• TASK STATEMENT
Go line by line through the records below. Copy whichever lines contain the string "name".

• Collection entries
════════════════════

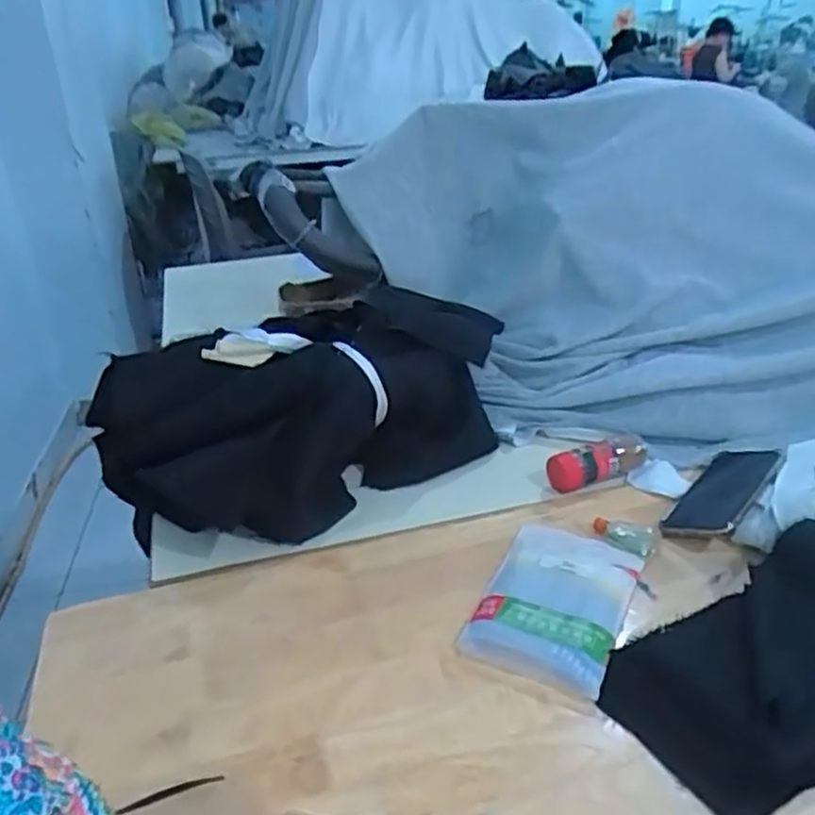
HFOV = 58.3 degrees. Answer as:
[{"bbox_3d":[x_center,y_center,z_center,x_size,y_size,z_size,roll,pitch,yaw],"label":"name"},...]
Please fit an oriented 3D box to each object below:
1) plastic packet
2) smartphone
[{"bbox_3d":[0.127,0.162,0.625,0.113,0.020,0.173,11,31,25],"label":"plastic packet"},{"bbox_3d":[0.315,0.083,0.727,0.079,0.016,0.151,-6,24,49],"label":"smartphone"}]

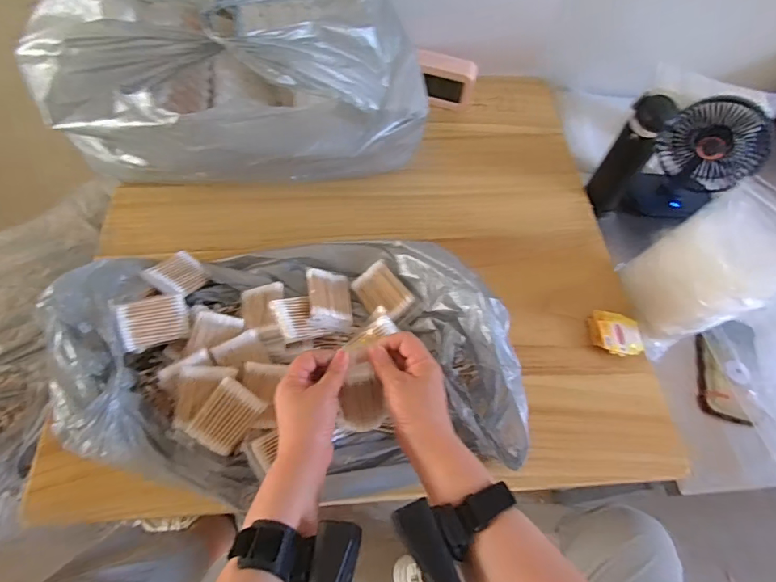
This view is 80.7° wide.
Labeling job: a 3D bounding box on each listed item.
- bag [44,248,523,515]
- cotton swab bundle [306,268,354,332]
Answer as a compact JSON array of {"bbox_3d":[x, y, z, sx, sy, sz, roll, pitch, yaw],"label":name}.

════════════════════

• THE COMPLETED TASK
[{"bbox_3d":[x_center,y_center,z_center,x_size,y_size,z_size,roll,pitch,yaw],"label":"name"},...]
Answer as a compact JSON array of {"bbox_3d":[x, y, z, sx, sy, sz, roll, pitch, yaw],"label":name}.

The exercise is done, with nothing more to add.